Duane's take
The stone out here in Archer County tells it plain, and I'm just gonna carry those words a little further down the road for you. Now, there are men who wear a badge and treat it like a piece of tin. And then there are men who treat it like a covenant.
Sheriff E. Harrison Ikard — he was the second kind. The Commissioner's Court, the American Legion, and local friends all came together to raise a stone to his memory.
That right there tells you something. When three different corners of a community — the county government, the veterans, the neighbors — all agree that a man deserves to be remembered, you can be pretty sure he earned it the hard way. The inscription doesn't waste words.
It says he held sacred a public trust. That's the kind of language people reach for when ordinary words don't quite cover it.

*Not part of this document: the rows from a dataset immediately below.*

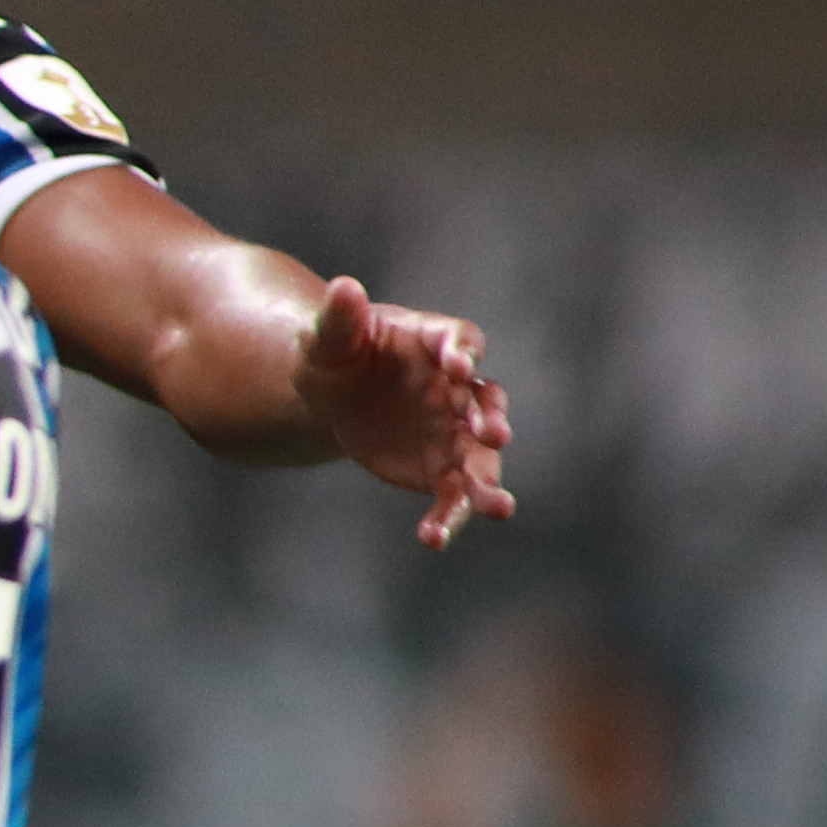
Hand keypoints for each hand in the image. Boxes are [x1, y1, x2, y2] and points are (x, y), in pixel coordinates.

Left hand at [293, 275, 514, 547]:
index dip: (462, 351)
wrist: (332, 394)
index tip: (459, 364)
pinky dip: (446, 517)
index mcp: (435, 343)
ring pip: (480, 456)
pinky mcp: (440, 466)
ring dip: (489, 481)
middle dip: (490, 418)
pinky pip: (451, 494)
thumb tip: (343, 287)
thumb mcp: (328, 337)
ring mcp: (454, 429)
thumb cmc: (335, 353)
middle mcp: (457, 387)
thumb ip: (339, 317)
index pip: (460, 341)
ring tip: (498, 508)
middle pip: (484, 402)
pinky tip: (432, 539)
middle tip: (494, 434)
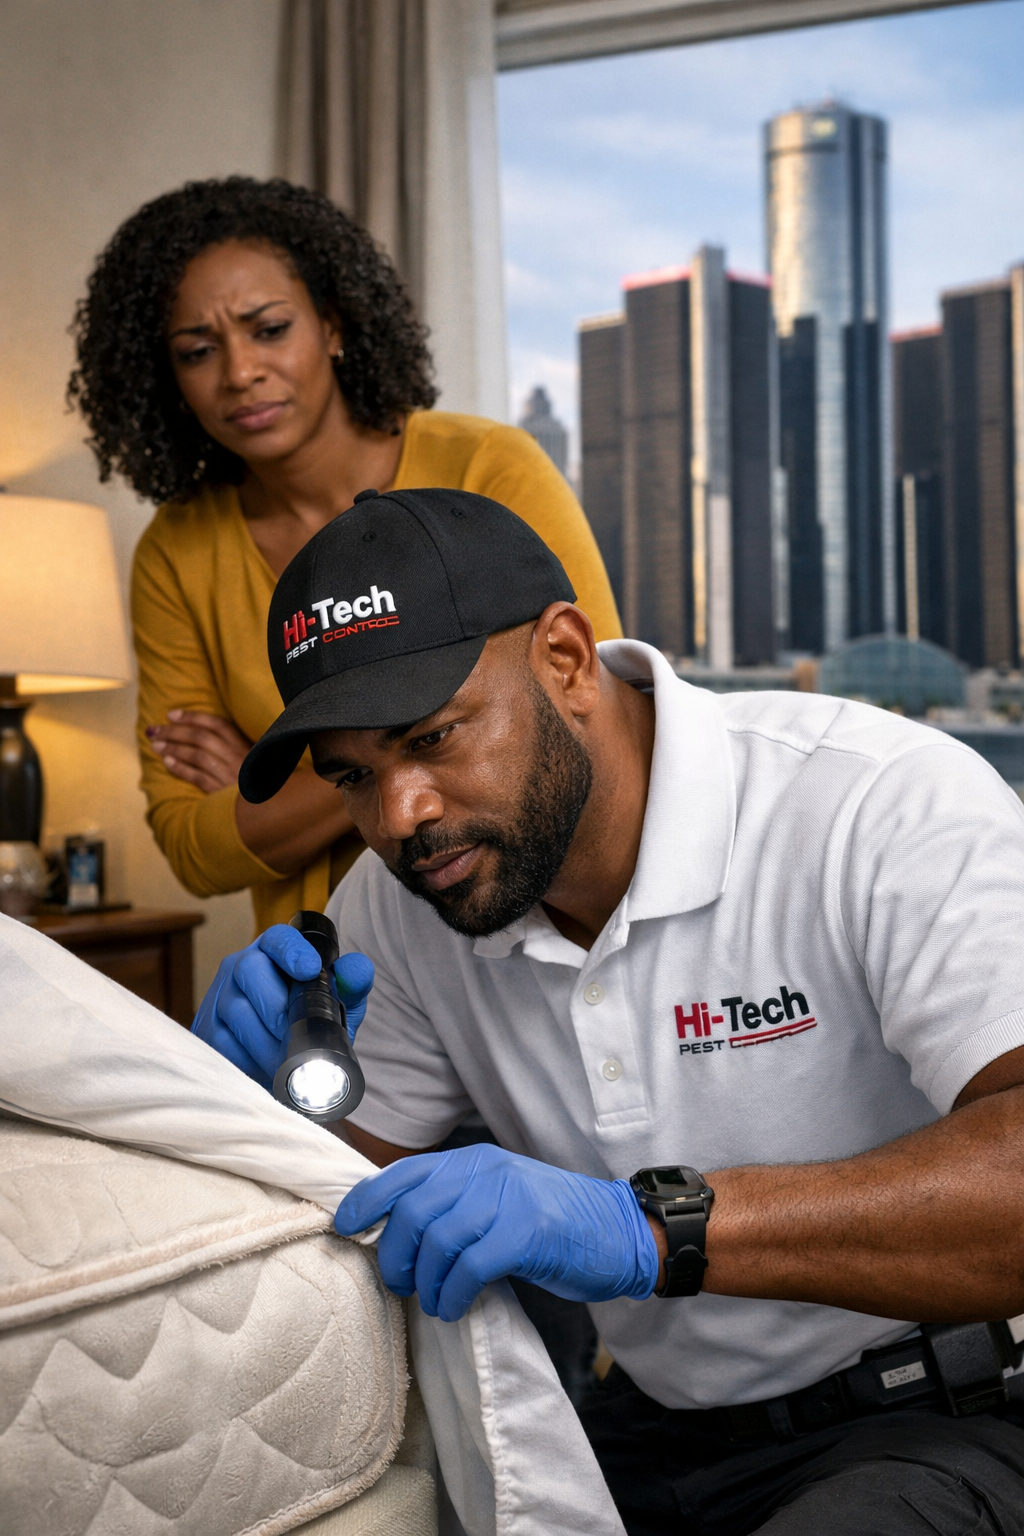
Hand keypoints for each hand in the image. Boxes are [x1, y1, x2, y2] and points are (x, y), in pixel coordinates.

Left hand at [147, 710, 251, 792]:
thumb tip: (199, 733)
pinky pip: (198, 778)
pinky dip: (181, 769)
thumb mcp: (249, 760)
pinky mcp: (223, 794)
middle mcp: (239, 758)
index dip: (192, 717)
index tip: (171, 715)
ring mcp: (231, 776)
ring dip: (174, 748)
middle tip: (154, 730)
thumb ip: (230, 748)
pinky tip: (167, 763)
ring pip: (197, 756)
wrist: (266, 809)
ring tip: (156, 745)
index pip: (218, 724)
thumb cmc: (252, 783)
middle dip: (174, 732)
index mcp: (245, 747)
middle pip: (202, 738)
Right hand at [191, 924, 374, 1088]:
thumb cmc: (313, 1020)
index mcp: (275, 952)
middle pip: (249, 969)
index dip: (292, 950)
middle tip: (295, 1031)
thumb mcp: (338, 1002)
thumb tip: (357, 971)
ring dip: (264, 1040)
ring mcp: (220, 997)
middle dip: (275, 1004)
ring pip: (234, 1011)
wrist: (285, 1059)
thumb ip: (351, 984)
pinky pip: (222, 1043)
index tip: (311, 968)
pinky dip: (247, 1060)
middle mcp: (242, 967)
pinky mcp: (207, 1030)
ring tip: (287, 1059)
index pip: (278, 938)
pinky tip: (266, 1070)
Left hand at [334, 1143, 658, 1320]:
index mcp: (474, 1161)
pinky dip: (451, 1294)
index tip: (346, 1226)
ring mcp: (508, 1200)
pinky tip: (453, 1308)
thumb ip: (455, 1202)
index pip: (405, 1173)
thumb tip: (396, 1231)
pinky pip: (468, 1268)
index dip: (367, 1199)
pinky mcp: (527, 1234)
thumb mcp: (499, 1197)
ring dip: (424, 1281)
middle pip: (413, 1212)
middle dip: (394, 1254)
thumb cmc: (554, 1222)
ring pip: (436, 1241)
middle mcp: (486, 1173)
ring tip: (432, 1301)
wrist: (619, 1232)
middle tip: (400, 1282)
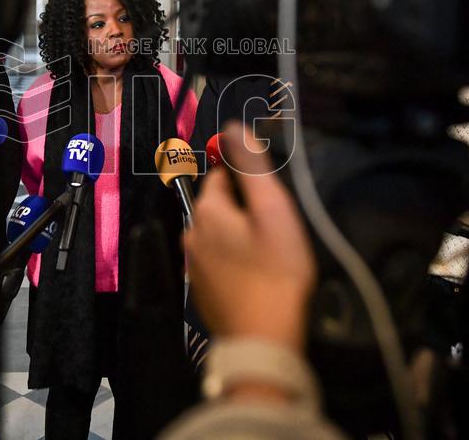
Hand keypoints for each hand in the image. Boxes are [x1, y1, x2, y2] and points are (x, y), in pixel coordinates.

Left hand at [183, 122, 315, 349]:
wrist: (263, 339)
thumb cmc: (274, 271)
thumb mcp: (271, 210)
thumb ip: (251, 167)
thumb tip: (233, 128)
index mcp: (206, 211)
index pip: (221, 176)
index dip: (250, 182)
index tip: (272, 200)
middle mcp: (191, 234)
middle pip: (220, 206)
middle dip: (246, 210)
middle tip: (277, 229)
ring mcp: (194, 266)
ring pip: (220, 235)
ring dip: (241, 237)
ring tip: (270, 253)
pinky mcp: (204, 292)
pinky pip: (220, 263)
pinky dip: (237, 263)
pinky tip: (258, 276)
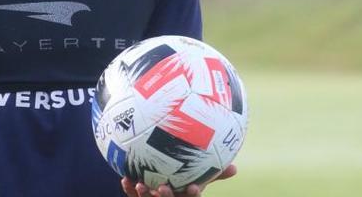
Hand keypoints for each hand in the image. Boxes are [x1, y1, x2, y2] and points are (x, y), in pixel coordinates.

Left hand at [120, 164, 236, 196]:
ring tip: (140, 185)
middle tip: (163, 187)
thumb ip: (214, 174)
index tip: (195, 187)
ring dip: (145, 195)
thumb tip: (236, 168)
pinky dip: (129, 189)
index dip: (192, 195)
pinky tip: (125, 179)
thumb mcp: (200, 181)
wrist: (161, 193)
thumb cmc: (184, 187)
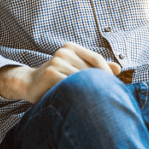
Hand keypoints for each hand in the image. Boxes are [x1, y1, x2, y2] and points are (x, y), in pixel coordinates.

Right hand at [0, 42, 121, 102]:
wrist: (28, 83)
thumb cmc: (55, 78)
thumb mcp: (75, 70)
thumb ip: (94, 68)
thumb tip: (119, 68)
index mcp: (71, 48)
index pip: (96, 59)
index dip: (106, 72)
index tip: (113, 85)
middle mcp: (64, 52)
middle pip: (90, 69)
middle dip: (98, 83)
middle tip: (107, 96)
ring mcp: (57, 61)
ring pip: (81, 78)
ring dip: (88, 90)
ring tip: (93, 101)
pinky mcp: (51, 73)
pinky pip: (70, 85)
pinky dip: (76, 93)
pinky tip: (79, 101)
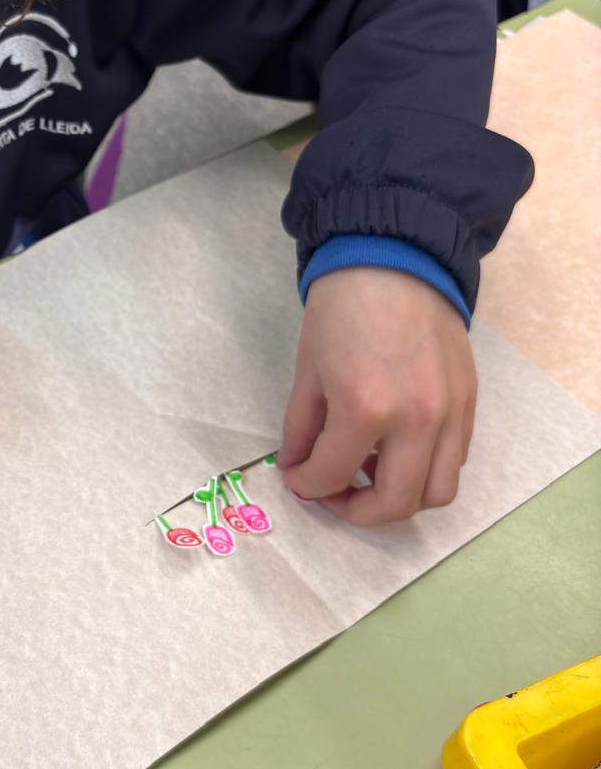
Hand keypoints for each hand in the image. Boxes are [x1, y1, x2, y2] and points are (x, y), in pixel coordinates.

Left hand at [277, 268, 475, 524]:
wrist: (396, 258)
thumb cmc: (341, 307)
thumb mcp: (308, 370)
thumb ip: (302, 428)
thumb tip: (298, 468)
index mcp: (365, 407)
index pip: (334, 475)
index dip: (309, 487)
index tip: (299, 481)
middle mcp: (416, 420)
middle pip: (395, 503)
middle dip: (357, 511)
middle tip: (335, 494)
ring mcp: (450, 413)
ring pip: (437, 493)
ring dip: (400, 499)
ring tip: (370, 476)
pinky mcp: (469, 402)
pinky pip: (455, 460)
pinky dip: (426, 470)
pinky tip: (398, 450)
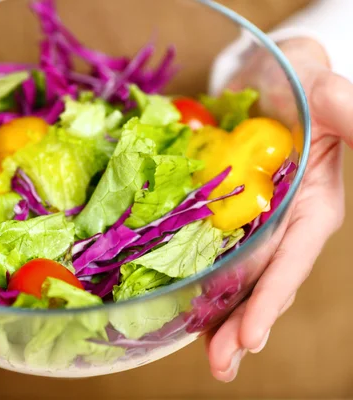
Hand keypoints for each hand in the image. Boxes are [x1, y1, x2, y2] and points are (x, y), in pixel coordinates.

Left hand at [206, 38, 351, 381]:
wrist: (264, 81)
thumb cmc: (300, 83)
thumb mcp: (326, 91)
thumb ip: (346, 109)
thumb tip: (350, 107)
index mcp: (312, 208)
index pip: (292, 260)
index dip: (272, 298)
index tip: (250, 336)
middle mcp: (283, 226)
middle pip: (263, 282)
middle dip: (242, 324)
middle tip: (221, 364)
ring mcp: (253, 224)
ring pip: (237, 278)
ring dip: (220, 316)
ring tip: (208, 354)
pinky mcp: (224, 216)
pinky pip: (210, 253)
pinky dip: (198, 281)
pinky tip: (184, 307)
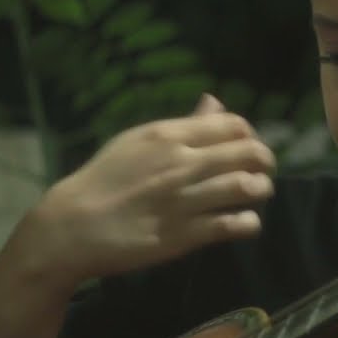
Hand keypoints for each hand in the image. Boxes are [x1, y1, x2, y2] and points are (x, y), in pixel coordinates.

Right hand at [24, 94, 275, 288]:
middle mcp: (181, 164)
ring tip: (257, 195)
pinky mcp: (184, 235)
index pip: (232, 125)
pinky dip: (248, 222)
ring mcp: (184, 200)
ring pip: (246, 187)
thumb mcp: (138, 140)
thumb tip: (215, 102)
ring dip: (260, 190)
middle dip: (265, 162)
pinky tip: (245, 222)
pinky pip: (232, 225)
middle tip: (263, 172)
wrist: (73, 226)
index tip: (248, 148)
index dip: (250, 136)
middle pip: (248, 154)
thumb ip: (183, 124)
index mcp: (169, 136)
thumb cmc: (104, 180)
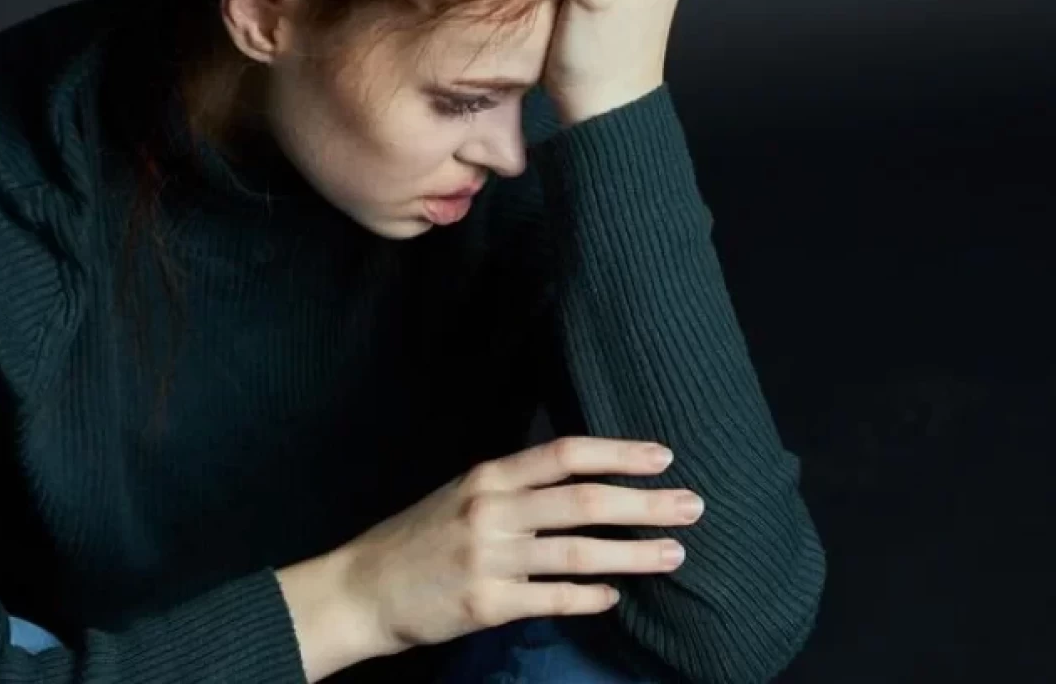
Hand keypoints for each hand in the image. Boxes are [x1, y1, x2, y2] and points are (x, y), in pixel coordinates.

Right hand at [336, 437, 702, 656]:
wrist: (363, 588)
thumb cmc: (419, 537)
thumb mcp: (462, 493)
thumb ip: (516, 487)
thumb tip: (584, 480)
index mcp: (489, 476)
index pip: (565, 454)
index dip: (618, 453)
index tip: (664, 456)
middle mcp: (492, 510)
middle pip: (583, 500)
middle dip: (644, 503)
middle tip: (692, 506)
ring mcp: (490, 558)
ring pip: (577, 552)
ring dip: (633, 554)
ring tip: (675, 554)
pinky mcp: (487, 604)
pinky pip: (552, 599)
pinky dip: (590, 596)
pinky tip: (616, 596)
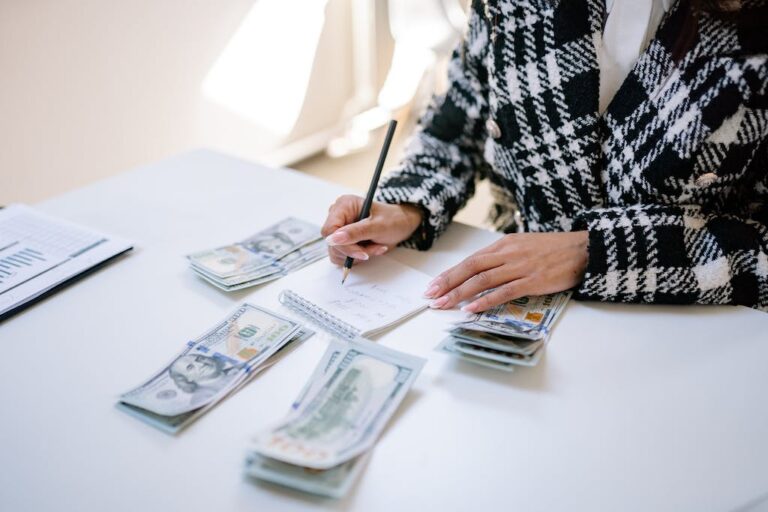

A public trust is a fragile thing — easy to bend, easy to set aside when the moment gets uncomfortable.
Ikard held it sacred. And then comes the line that stops you cold. Fearless unto death.
September 22, 1925. That date isn't a footnote. That's the whole weight of the stone bearing down on four words.
Duty called, and E. Harrison Ikard answered it — all the way to the end. Some men are remembered by what they built.
Sheriff Ikard is remembered by what he refused to walk away from.
What the marker says
This stone is erected to the memory of Sheriff E. Harrison Ikard by the Commissioner's Court, American Legion and local friends in recognition of a man who holding sacred a public trust answered duties call; fearless unto death, September 22, 1925.